==== Data records ====
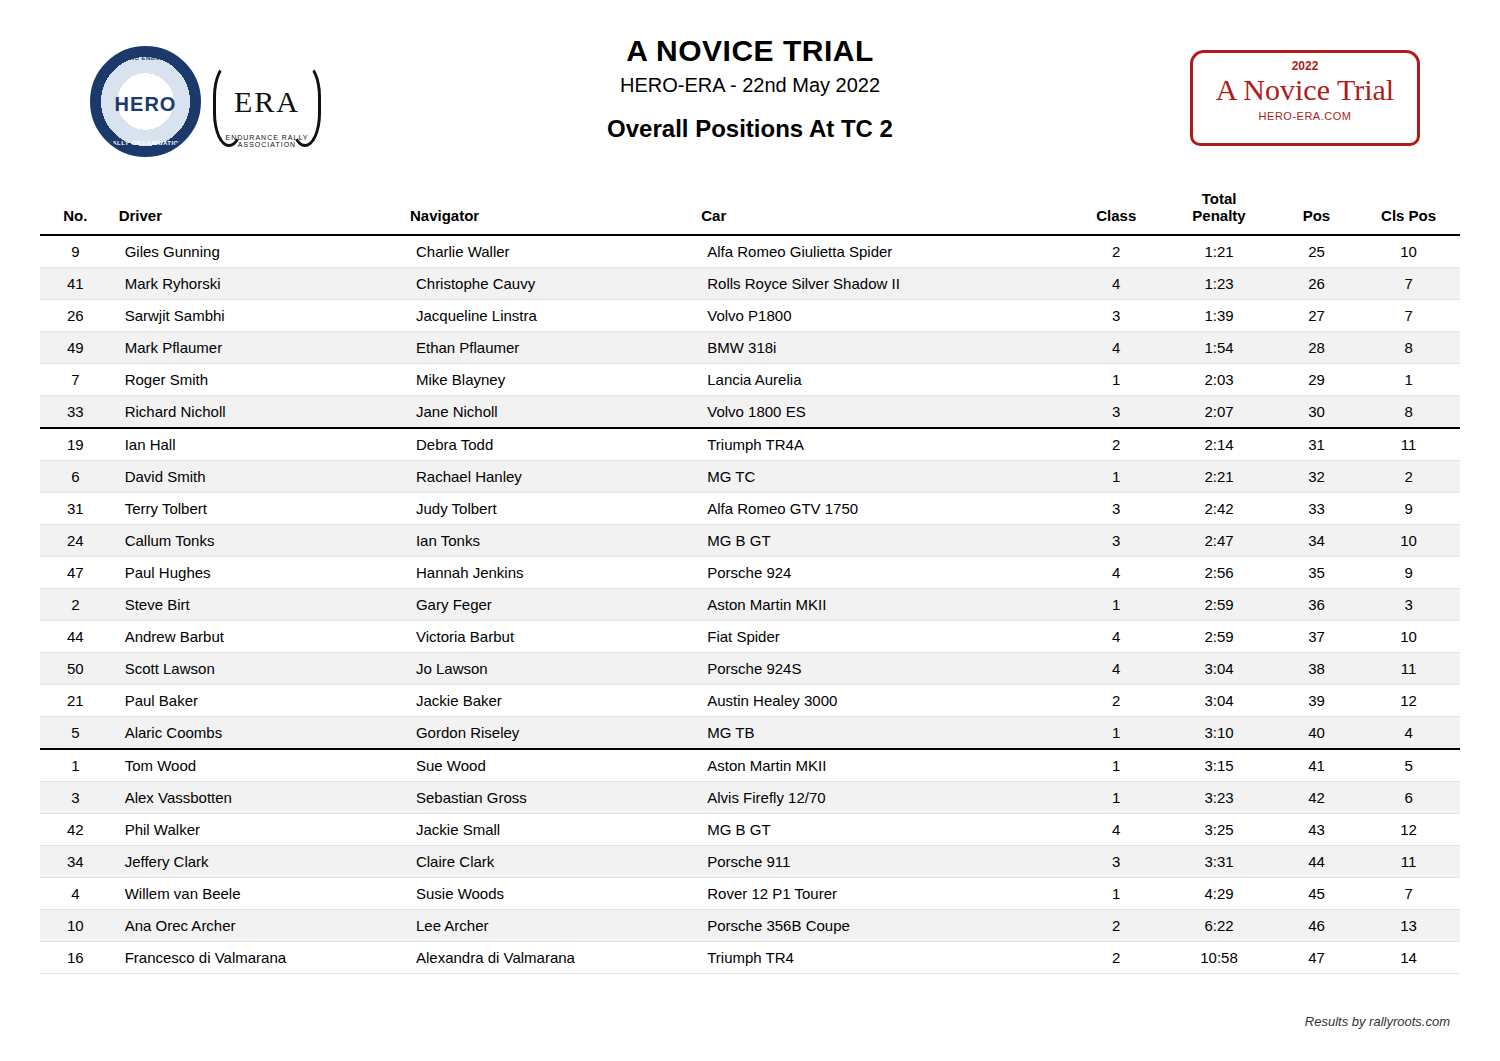RALLY ORGANISATION
ERA ENDURANCE RALLY ASSOCIATION
A NOVICE TRIAL
HERO-ERA - 22nd May 2022
Overall Positions At TC 2
2022
A Novice Trial
HERO-ERA.COM
| No. | Driver | Navigator | Car | Class | Total Penalty | Pos | Cls Pos |
| --- | --- | --- | --- | --- | --- | --- | --- |
| 9 | Giles Gunning | Charlie Waller | Alfa Romeo Giulietta Spider | 2 | 1:21 | 25 | 10 |
| 41 | Mark Ryhorski | Christophe Cauvy | Rolls Royce Silver Shadow II | 4 | 1:23 | 26 | 7 |
| 26 | Sarwjit Sambhi | Jacqueline Linstra | Volvo P1800 | 3 | 1:39 | 27 | 7 |
| 49 | Mark Pflaumer | Ethan Pflaumer | BMW 318i | 4 | 1:54 | 28 | 8 |
| 7 | Roger Smith | Mike Blayney | Lancia Aurelia | 1 | 2:03 | 29 | 1 |
| 33 | Richard Nicholl | Jane Nicholl | Volvo 1800 ES | 3 | 2:07 | 30 | 8 |
| 19 | Ian Hall | Debra Todd | Triumph TR4A | 2 | 2:14 | 31 | 11 |
| 6 | David Smith | Rachael Hanley | MG TC | 1 | 2:21 | 32 | 2 |
| 31 | Terry Tolbert | Judy Tolbert | Alfa Romeo GTV 1750 | 3 | 2:42 | 33 | 9 |
| 24 | Callum Tonks | Ian Tonks | MG B GT | 3 | 2:47 | 34 | 10 |
| 47 | Paul Hughes | Hannah Jenkins | Porsche 924 | 4 | 2:56 | 35 | 9 |
| 2 | Steve Birt | Gary Feger | Aston Martin MKII | 1 | 2:59 | 36 | 3 |
| 44 | Andrew Barbut | Victoria Barbut | Fiat Spider | 4 | 2:59 | 37 | 10 |
| 50 | Scott Lawson | Jo Lawson | Porsche 924S | 4 | 3:04 | 38 | 11 |
| 21 | Paul Baker | Jackie Baker | Austin Healey 3000 | 2 | 3:04 | 39 | 12 |
| 5 | Alaric Coombs | Gordon Riseley | MG TB | 1 | 3:10 | 40 | 4 |
| 1 | Tom Wood | Sue Wood | Aston Martin MKII | 1 | 3:15 | 41 | 5 |
| 3 | Alex Vassbotten | Sebastian Gross | Alvis Firefly 12/70 | 1 | 3:23 | 42 | 6 |
| 42 | Phil Walker | Jackie Small | MG B GT | 4 | 3:25 | 43 | 12 |
| 34 | Jeffery Clark | Claire Clark | Porsche 911 | 3 | 3:31 | 44 | 11 |
| 4 | Willem van Beele | Susie Woods | Rover 12 P1 Tourer | 1 | 4:29 | 45 | 7 |
| 10 | Ana Orec Archer | Lee Archer | Porsche 356B Coupe | 2 | 6:22 | 46 | 13 |
| 16 | Francesco di Valmarana | Alexandra di Valmarana | Triumph TR4 | 2 | 10:58 | 47 | 14 |
Results by rallyroots.com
====
> [What you have to do]: From the first line to the last, output the records exactly without pictures.

> [Solution]:
RALLY ORGANISATION
ERA ENDURANCE RALLY ASSOCIATION
A NOVICE TRIAL
HERO-ERA - 22nd May 2022
Overall Positions At TC 2
2022
A Novice Trial
HERO-ERA.COM
| No. | Driver | Navigator | Car | Class | Total Penalty | Pos | Cls Pos |
| --- | --- | --- | --- | --- | --- | --- | --- |
| 9 | Giles Gunning | Charlie Waller | Alfa Romeo Giulietta Spider | 2 | 1:21 | 25 | 10 |
| 41 | Mark Ryhorski | Christophe Cauvy | Rolls Royce Silver Shadow II | 4 | 1:23 | 26 | 7 |
| 26 | Sarwjit Sambhi | Jacqueline Linstra | Volvo P1800 | 3 | 1:39 | 27 | 7 |
| 49 | Mark Pflaumer | Ethan Pflaumer | BMW 318i | 4 | 1:54 | 28 | 8 |
| 7 | Roger Smith | Mike Blayney | Lancia Aurelia | 1 | 2:03 | 29 | 1 |
| 33 | Richard Nicholl | Jane Nicholl | Volvo 1800 ES | 3 | 2:07 | 30 | 8 |
| 19 | Ian Hall | Debra Todd | Triumph TR4A | 2 | 2:14 | 31 | 11 |
| 6 | David Smith | Rachael Hanley | MG TC | 1 | 2:21 | 32 | 2 |
| 31 | Terry Tolbert | Judy Tolbert | Alfa Romeo GTV 1750 | 3 | 2:42 | 33 | 9 |
| 24 | Callum Tonks | Ian Tonks | MG B GT | 3 | 2:47 | 34 | 10 |
| 47 | Paul Hughes | Hannah Jenkins | Porsche 924 | 4 | 2:56 | 35 | 9 |
| 2 | Steve Birt | Gary Feger | Aston Martin MKII | 1 | 2:59 | 36 | 3 |
| 44 | Andrew Barbut | Victoria Barbut | Fiat Spider | 4 | 2:59 | 37 | 10 |
| 50 | Scott Lawson | Jo Lawson | Porsche 924S | 4 | 3:04 | 38 | 11 |
| 21 | Paul Baker | Jackie Baker | Austin Healey 3000 | 2 | 3:04 | 39 | 12 |
| 5 | Alaric Coombs | Gordon Riseley | MG TB | 1 | 3:10 | 40 | 4 |
| 1 | Tom Wood | Sue Wood | Aston Martin MKII | 1 | 3:15 | 41 | 5 |
| 3 | Alex Vassbotten | Sebastian Gross | Alvis Firefly 12/70 | 1 | 3:23 | 42 | 6 |
| 42 | Phil Walker | Jackie Small | MG B GT | 4 | 3:25 | 43 | 12 |
| 34 | Jeffery Clark | Claire Clark | Porsche 911 | 3 | 3:31 | 44 | 11 |
| 4 | Willem van Beele | Susie Woods | Rover 12 P1 Tourer | 1 | 4:29 | 45 | 7 |
| 10 | Ana Orec Archer | Lee Archer | Porsche 356B Coupe | 2 | 6:22 | 46 | 13 |
| 16 | Francesco di Valmarana | Alexandra di Valmarana | Triumph TR4 | 2 | 10:58 | 47 | 14 |
Results by rallyroots.com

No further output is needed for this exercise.